**ACTION ITEM:** Go through the records and report each line in which the word "harmi" occurs.

**DATA SECTION:**
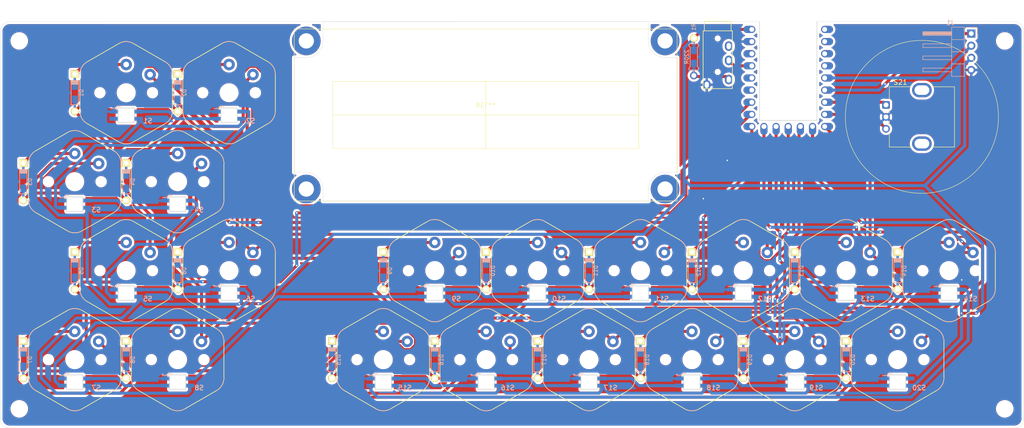
<source format=kicad_pcb>
(kicad_pcb
	(version 20240108)
	(generator "pcbnew")
	(generator_version "8.0")
	(general
		(thickness 1.6)
		(legacy_teardrops no)
	)
	(paper "A4")
	(title_block
		(title "harmi")
		(date "2024-12-01")
		(company "Electric Majesty")
	)
	(layers
		(0 "F.Cu" signal)
		(31 "B.Cu" signal)
		(32 "B.Adhes" user "B.Adhesive")
		(33 "F.Adhes" user "F.Adhesive")
		(34 "B.Paste" user)
		(35 "F.Paste" user)
		(36 "B.SilkS" user "B.Silkscreen")
		(37 "F.SilkS" user "F.Silkscreen")
		(38 "B.Mask" user)
		(39 "F.Mask" user)
		(40 "Dwgs.User" user "User.Drawings")
		(41 "Cmts.User" user "User.Comments")
		(42 "Eco1.User" user "User.Eco1")
		(43 "Eco2.User" user "User.Eco2")
		(44 "Edge.Cuts" user)
		(45 "Margin" user)
		(46 "B.CrtYd" user "B.Courtyard")
		(47 "F.CrtYd" user "F.Courtyard")
		(48 "B.Fab" user)
		(49 "F.Fab" user)
		(50 "User.1" user)
		(51 "User.2" user)
		(52 "User.3" user)
		(53 "User.4" user)
		(54 "User.5" user)
		(55 "User.6" user)
		(56 "User.7" user)
		(57 "User.8" user)
		(58 "User.9" user)
	)
	(setup
		(pad_to_mask_clearance 0)
		(allow_soldermask_bridges_in_footprints no)
		(pcbplotparams
			(layerselection 0x00010fc_ffffffff)
			(plot_on_all_layers_selection 0x0000000_00000000)
			(disableapertmacros no)
			(usegerberextensions no)
			(usegerberattributes yes)
			(usegerberadvancedattributes yes)
			(creategerberjobfile yes)
			(dashed_line_dash_ratio 12.000000)
			(dashed_line_gap_ratio 3.000000)
			(svgprecision 4)
			(plotframeref no)
			(viasonmask no)
			(mode 1)
			(useauxorigin no)
			(hpglpennumber 1)
			(hpglpenspeed 20)
			(hpglpendiameter 15.000000)
			(pdf_front_fp_property_popups yes)
			(pdf_back_fp_property_popups yes)
			(dxfpolygonmode yes)
			(dxfimperialunits yes)
			(dxfusepcbnewfont yes)
			(psnegative no)
			(psa4output no)
			(plotreference yes)
			(plotvalue yes)
			(plotfptext yes)
			(plotinvisibletext no)
			(sketchpadsonfab no)
			(subtractmaskfromsilk no)
			(outputformat 1)
			(mirror no)
			(drillshape 0)
			(scaleselection 1)
			(outputdirectory "gerber/")
		)
	)
	(net 0 "")
	(net 1 "Net-(D1-K)")
	(net 2 "r1")
	(net 3 "Net-(D2-K)")
	(net 4 "Net-(D3-K)")
	(net 5 "Net-(D4-K)")
	(net 6 "r2")
	(net 7 "Net-(D5-K)")
	(net 8 "Net-(D6-K)")
	(net 9 "Net-(D7-K)")
	(net 10 "Net-(D8-K)")
	(net 11 "Net-(D9-K)")
	(net 12 "r3")
	(net 13 "Net-(D10-K)")
	(net 14 "Net-(D11-K)")
	(net 15 "Net-(D12-K)")
	(net 16 "Net-(D13-K)")
	(net 17 "r4")
	(net 18 "Net-(D14-K)")
	(net 19 "Net-(D15-K)")
	(net 20 "Net-(D16-K)")
	(net 21 "Net-(D17-K)")
	(net 22 "r5")
	(net 23 "Net-(D18-K)")
	(net 24 "Net-(D19-K)")
	(net 25 "Net-(D20-K)")
	(net 26 "GND")
	(net 27 "+5V")
	(net 28 "sda")
	(net 29 "scl")
	(net 30 "c1")
	(net 31 "c2")
	(net 32 "c3")
	(net 33 "c4")
	(net 34 "e2")
	(net 35 "e1")
	(net 36 "+3.3V")
	(net 37 "unconnected-(U1-28-Pad19)")
	(net 38 "unconnected-(U1-27-Pad18)")
	(net 39 "Net-(RGB1-DOUT)")
	(net 40 "led")
	(net 41 "Net-(RGB2-DOUT)")
	(net 42 "Net-(RGB3-DOUT)")
	(net 43 "Net-(RGB4-DOUT)")
	(net 44 "Net-(RGB5-DOUT)")
	(net 45 "Net-(RGB6-DOUT)")
	(net 46 "Net-(RGB7-DOUT)")
	(net 47 "Net-(RGB8-DOUT)")
	(net 48 "Net-(RGB10-DIN)")
	(net 49 "Net-(RGB10-DOUT)")
	(net 50 "Net-(RGB11-DOUT)")
	(net 51 "Net-(RGB12-DOUT)")
	(net 52 "Net-(RGB13-DOUT)")
	(net 53 "Net-(RGB14-DOUT)")
	(net 54 "Net-(RGB15-DOUT)")
	(net 55 "Net-(RGB16-DOUT)")
	(net 56 "Net-(RGB17-DOUT)")
	(net 57 "Net-(RGB18-DOUT)")
	(net 58 "Net-(RGB19-DOUT)")
	(net 59 "unconnected-(RGB20-DOUT-Pad2)")
	(net 60 "midi out")
	(net 61 "unconnected-(J2-Pad4)")
	(net 62 "Net-(J2-Pad2)")
	(net 63 "unconnected-(U1-0-Pad1)")
	(net 64 "unconnected-(U1-2-Pad3)")
	(net 65 "unconnected-(U1-3-Pad4)")
	(net 66 "unconnected-(U1-1-Pad2)")
	(footprint "Keebio-Parts:Diode-Hybrid-Back" (layer "F.Cu") (at 142.6 121.080452 90))
	(footprint "Keebio-Parts:Diode-Hybrid-Back" (layer "F.Cu") (at 78.1 121.080452 90))
	(footprint "MountingHole:MountingHole_3.2mm_M3" (layer "F.Cu") (at 251 150))
	(footprint "s-ol:PG1350" (layer "F.Cu") (at 164.1 139.7 180))
	(footprint "s-ol:PG1350" (layer "F.Cu") (at 56.6 139.7 180))
	(footprint "s-ol:PG1350" (layer "F.Cu") (at 185.6 139.7 180))
	(footprint "Keebio-Parts:Diode-Hybrid-Back" (layer "F.Cu") (at 164.1 121.080452 90))
	(footprint "Keebio-Parts:Diode-Hybrid-Back" (layer "F.Cu") (at 45.85 139.7 90))
	(footprint "Keebio-Parts:Diode-Hybrid-Back" (layer "F.Cu") (at 67.35 139.7 90))
	(footprint "Keebio-Parts:Resistor-Hybrid-Back" (layer "F.Cu") (at 186 76.35 -90))
	(footprint "Keebio-Parts:Diode-Hybrid-Back" (layer "F.Cu") (at 56.6 83.841356 90))
	(footprint "1602_i2c:1602_i2c" (layer "F.Cu") (at 142.5 88.5))
	(footprint "s-ol:PG1350" (layer "F.Cu") (at 88.85 83.841356 180))
	(footprint "Keebio-Parts:Diode-Hybrid-Back" (layer "F.Cu") (at 185.6 121.080452 90))
	(footprint "s-ol:PG1350" (layer "F.Cu") (at 217.85 121.080452 180))
	(footprint "Keebio-Parts:Diode-Hybrid-Back" (layer "F.Cu") (at 45.85 102.460904 90))
	(footprint "mcu:rp2040-zero-tht" (layer "F.Cu") (at 205.74 80.756))
	(footprint "Keebio-Parts:Diode-Hybrid-Back" (layer "F.Cu") (at 207.1 121.080452 90))
	(footprint "Rotary_Encoder:RotaryEncoder_Bourns_Vertical_PEC12R-3x17F-Nxxxx" (layer "F.Cu") (at 226.18 86.4))
	(footprint "s-ol:PG1350" (layer "F.Cu") (at 239.35 121.080452 180))
	(footprint "s-ol:PG1350" (layer "F.Cu") (at 142.6 139.7 180))
	(footprint "Keebio-Parts:Diode-Hybrid-Back" (layer "F.Cu") (at 217.85 139.7 90))
	(footprint "Keebio-Parts:Diode-Hybrid-Back" (layer "F.Cu") (at 67.35 102.460904 90))
	(footprint "MountingHole:MountingHole_3.2mm_M3" (layer "F.Cu") (at 45 150))
	(footprint "s-ol:PG1350" (layer "F.Cu") (at 131.85 121.080452 180))
	(footprint "Keebio-Parts:Diode-Hybrid-Back" (layer "F.Cu") (at 228.6 121.080452 90))
	(footprint "Keebio-Parts:Diode-Hybrid-Back" (layer "F.Cu") (at 110.35 139.7 90))
	(footprint "s-ol:PG1350" (layer "F.Cu") (at 78.1 102.460904 180))
	(footprint "Keebio-Parts:Diode-Hybrid-Back" (layer "F.Cu") (at 131.85 139.7 90))
	(footprint "s-ol:PG1350" (layer "F.Cu") (at 121.1 139.7 180))
	(footprint "s-ol:PG1350"
		(layer "F.Cu")
		(uuid "bc6c9130-70f0-4b22-9f5d-af979f90642a")
		(at 228.6 139.7 180)
		(property "Reference" "S20"
			(at -4.5 -5.9 0)
			(layer "B.SilkS")
			(uuid "41f6f546-186d-4fd3-a871-cd0921b2f484")
			(effects
				(font
					(size 1 1)
					(thickness 0.2)
				)
				(justify mirror)
			)
		)
		(property "Value" "PG1350"
			(at 0 5.9 0)
			(layer "F.SilkS")
			(hide yes)
			(uuid "eae27f14-dcc5-4b21-9bf0-f6c8dd3070c9")
			(effects
				(font
					(size 1 1)
					(thickness 0.2)
				)
			)
		)
		(property "Footprint" "s-ol:PG1350"
			(at 0 0 0)
			(layer "F.Fab")
			(hide yes)
			(uuid "b6f42d96-e1eb-4378-92d2-15b8d83281dd")
			(effects
				(font
					(size 1.27 1.27)
					(thickness 0.15)
				)
			)
		)
		(property "Datasheet" ""
			(at 0 0 0)
			(layer "F.Fab")
			(hide yes)
			(uuid "31a6022d-9968-421c-954d-6489bd526944")
			(effects
				(font
					(size 1.27 1.27)
					(thickness 0.15)
				)
			)
		)
		(property "Description" "Keyswitch"
			(at 0 0 0)
			(layer "F.Fab")
			(hide yes)
			(uuid "7d8cbb40-f9b5-41b0-9c56-b7aa00025cdc")
			(effects
				(font
					(size 1.27 1.27)
					(thickness 0.15)
				)
			)
		)
		(property ki_fp_filters "*PG1350*")
		(path "/2b8fe9a1-7508-4f0c-aa76-c210c83b6182")
		(sheetname "Root")
		(sheetfile "harmi.kicad_sch")
		(attr through_hole)
		(fp_arc
			(start 9.675 3.853813)
			(mid 9.273076 5.353813)
			(end 8.175 6.451889)
			(stroke
				(width 0.15)
				(type solid)
			)
			(layer "B.SilkS")
			(uuid "76d738e3-4ebc-4631-a8a2-7baaf589f78b")
		)
		(fp_arc
			(start 8.175 -6.451889)
			(mid 9.27308 -5.353815)
			(end 9.675 -3.853813)
			(stroke
				(width 0.15)
				(type solid)
			)
			(layer "B.SilkS")
			(uuid "27f5b112-170f-46f6-91fc-552fd07fc091")
		)
		(fp_arc
			(start 1.5 10.305701)
			(mid 0.000001 10.707625)
			(end -1.499999 10.305702)
			(stroke
				(width 0.15)
				(type solid
... [1062686 chars truncated]
</source>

**YOUR RESPONSE:**
		(title "harmi")
		(sheetfile "harmi.kicad_sch")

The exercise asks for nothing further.